Last June, I wrote a blog addressing the question, “Can COVID-19 cause tinnitus or hearing loss?”
Back then, information about SARS nCOV-19 was still early, less understood, and the clinical focus and manifestations of hearing loss were few and far between.
Since then, treatments for coronavirus have continued to evolve and emerge. While data on the side effects of these treatments obviously lags, there is mounting evidence that coronavirus infections — whether from treatments or the virus itself — can effect our hearing and can lead to long-term hearing loss .
Let’s go over what we know.
COVID-19 can reduce blood oxygen to the ear
Two of the hallmark symptoms of coronavirus infection are hypoxygenation (low blood oxygen) and persistent hypoventilation (trouble breathing). The organs of the inner ear — specifically the cochlear hair cells — have high metabolic activity and are sensitive to hypoxic conditions. Simply put, they need good blood oxygenation to function properly. In fact, ischemia of the inner ear (low blood supply) is responsible for many cases of hearing loss, balance/dizziness/disequilibrium, and potentially tinnitus. Thus, it’s no surprise that studies linking hypoxygenation and hearing loss in symptomatic coronavirus patients are beginning to emerge .
Coronavirus may cause damage to the inner ear
While there is little published information on the mechanism of direct affect from coronavirus to the middle ear and mastoid/temporal bone, it is believed that SARS nCOV-19 is capable of causing structural damage to the organs of the inner ear and nervous system like other viral infections such as HSV-1, HZV, measles, and HIV. The measles, for instance, is known to cause ear infections and nerve swelling, which can lead to hearing loss.
Small-scale studies completed to date suggest that some patients with diagnosed coronavirus (but who are asymptomatic) still experienced increased high-frequency hearing loss and signs that outer hair cell function could be affected.
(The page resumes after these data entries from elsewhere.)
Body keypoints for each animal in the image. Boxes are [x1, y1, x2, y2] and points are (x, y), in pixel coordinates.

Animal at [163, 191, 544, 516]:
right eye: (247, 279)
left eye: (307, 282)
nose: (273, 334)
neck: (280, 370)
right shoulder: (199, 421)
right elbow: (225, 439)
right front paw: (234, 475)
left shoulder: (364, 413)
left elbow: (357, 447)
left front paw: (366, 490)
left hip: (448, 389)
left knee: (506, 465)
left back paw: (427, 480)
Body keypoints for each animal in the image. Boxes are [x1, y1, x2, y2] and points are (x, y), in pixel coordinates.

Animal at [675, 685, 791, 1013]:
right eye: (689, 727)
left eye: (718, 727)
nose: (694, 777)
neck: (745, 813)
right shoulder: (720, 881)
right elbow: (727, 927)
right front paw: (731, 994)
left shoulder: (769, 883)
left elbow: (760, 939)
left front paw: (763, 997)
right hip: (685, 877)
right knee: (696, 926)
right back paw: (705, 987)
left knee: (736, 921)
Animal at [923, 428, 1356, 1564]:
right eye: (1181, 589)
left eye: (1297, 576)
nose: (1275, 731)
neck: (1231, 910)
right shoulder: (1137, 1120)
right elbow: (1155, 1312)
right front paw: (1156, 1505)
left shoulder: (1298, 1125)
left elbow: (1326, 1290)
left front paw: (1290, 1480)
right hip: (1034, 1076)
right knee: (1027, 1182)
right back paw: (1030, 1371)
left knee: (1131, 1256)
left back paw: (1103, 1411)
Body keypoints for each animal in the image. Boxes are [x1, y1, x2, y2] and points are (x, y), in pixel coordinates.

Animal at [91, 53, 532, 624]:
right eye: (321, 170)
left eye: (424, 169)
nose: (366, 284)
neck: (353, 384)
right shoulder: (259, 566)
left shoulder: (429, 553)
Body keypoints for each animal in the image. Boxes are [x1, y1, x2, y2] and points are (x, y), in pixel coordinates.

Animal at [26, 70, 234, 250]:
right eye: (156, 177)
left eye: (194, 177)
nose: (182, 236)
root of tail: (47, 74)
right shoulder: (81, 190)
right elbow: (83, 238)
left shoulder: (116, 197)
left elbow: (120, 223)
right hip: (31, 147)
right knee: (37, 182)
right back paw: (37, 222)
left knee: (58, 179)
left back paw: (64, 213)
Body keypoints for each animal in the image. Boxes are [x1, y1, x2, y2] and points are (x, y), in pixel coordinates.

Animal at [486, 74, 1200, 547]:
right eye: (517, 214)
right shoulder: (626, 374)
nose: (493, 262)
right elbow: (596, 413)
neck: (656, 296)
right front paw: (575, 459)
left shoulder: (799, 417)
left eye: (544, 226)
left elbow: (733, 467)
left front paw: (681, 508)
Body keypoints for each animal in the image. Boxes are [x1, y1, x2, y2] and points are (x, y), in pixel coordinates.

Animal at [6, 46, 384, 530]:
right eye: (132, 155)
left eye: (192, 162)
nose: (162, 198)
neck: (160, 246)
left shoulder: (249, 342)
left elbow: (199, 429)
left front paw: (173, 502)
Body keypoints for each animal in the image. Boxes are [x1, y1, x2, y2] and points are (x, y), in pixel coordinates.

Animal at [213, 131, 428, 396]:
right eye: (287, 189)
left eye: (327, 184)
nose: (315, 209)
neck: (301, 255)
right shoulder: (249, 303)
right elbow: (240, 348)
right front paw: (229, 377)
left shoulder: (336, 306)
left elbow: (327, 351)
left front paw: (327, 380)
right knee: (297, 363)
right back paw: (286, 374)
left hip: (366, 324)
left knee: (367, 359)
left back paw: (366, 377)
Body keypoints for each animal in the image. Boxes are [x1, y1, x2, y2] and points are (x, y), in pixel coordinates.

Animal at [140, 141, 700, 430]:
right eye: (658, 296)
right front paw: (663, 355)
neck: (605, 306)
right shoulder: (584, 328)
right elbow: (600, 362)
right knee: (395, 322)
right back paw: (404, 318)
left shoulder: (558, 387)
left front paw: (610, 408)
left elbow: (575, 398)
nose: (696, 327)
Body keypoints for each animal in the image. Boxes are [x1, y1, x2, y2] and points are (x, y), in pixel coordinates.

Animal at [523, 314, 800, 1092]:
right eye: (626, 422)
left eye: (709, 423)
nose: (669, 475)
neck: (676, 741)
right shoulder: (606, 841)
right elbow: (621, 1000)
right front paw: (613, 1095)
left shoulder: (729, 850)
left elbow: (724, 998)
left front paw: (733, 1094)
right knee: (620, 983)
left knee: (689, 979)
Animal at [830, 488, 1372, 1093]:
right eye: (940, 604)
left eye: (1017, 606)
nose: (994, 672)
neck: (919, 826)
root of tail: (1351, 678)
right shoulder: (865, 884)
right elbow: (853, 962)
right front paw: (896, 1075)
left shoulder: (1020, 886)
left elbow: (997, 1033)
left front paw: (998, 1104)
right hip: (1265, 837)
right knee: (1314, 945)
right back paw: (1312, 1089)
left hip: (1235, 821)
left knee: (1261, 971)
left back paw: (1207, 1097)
This is supported by absent Transitory Evoked Otoacoustic Emissions (TEOAEs), a procedure that tests outer hair cell function specifically .
Some COVID-19 treatments are known to be ototoxic
Finally, some recently developed antiviral medications that have shown promising results in coronavirus treatment have the potential for ototoxicity (having a toxic effect on the ear or its nerve). Ototoxicity is a well-known cause of hearing loss.
Remdesivir and favipiravir are both antiviral adenosine nucleotide analogues, and ototoxicity and the onset of tinnitus have been reported as possible side effects of this class of medicines in previous literature  . Remdesivir — paired with steroid treatment — is currently the most common early treatment regimen for coronavirus infections in patients with upper respiratory distress.
There are currently no published studies linking any form of ototoxicity or hearing loss as a side effect of either the Moderna or Pfizer vaccine.
The science is still emerging, so don’t let your guard down
The physical manifestations of coronavirus paired with the communication barriers we face today thanks to masking, virtual meetings, and social distancing have a large impact on the way we hear, listen, and communicate. Still, recommendations regarding masking, social distancing, and safety surrounding the coronavirus continue to resonate and should be followed. The goal, obviously, is to avoid contracting the virus and putting yourself at risk of symptoms such as hearing loss and the many other serious health effects that could come with it.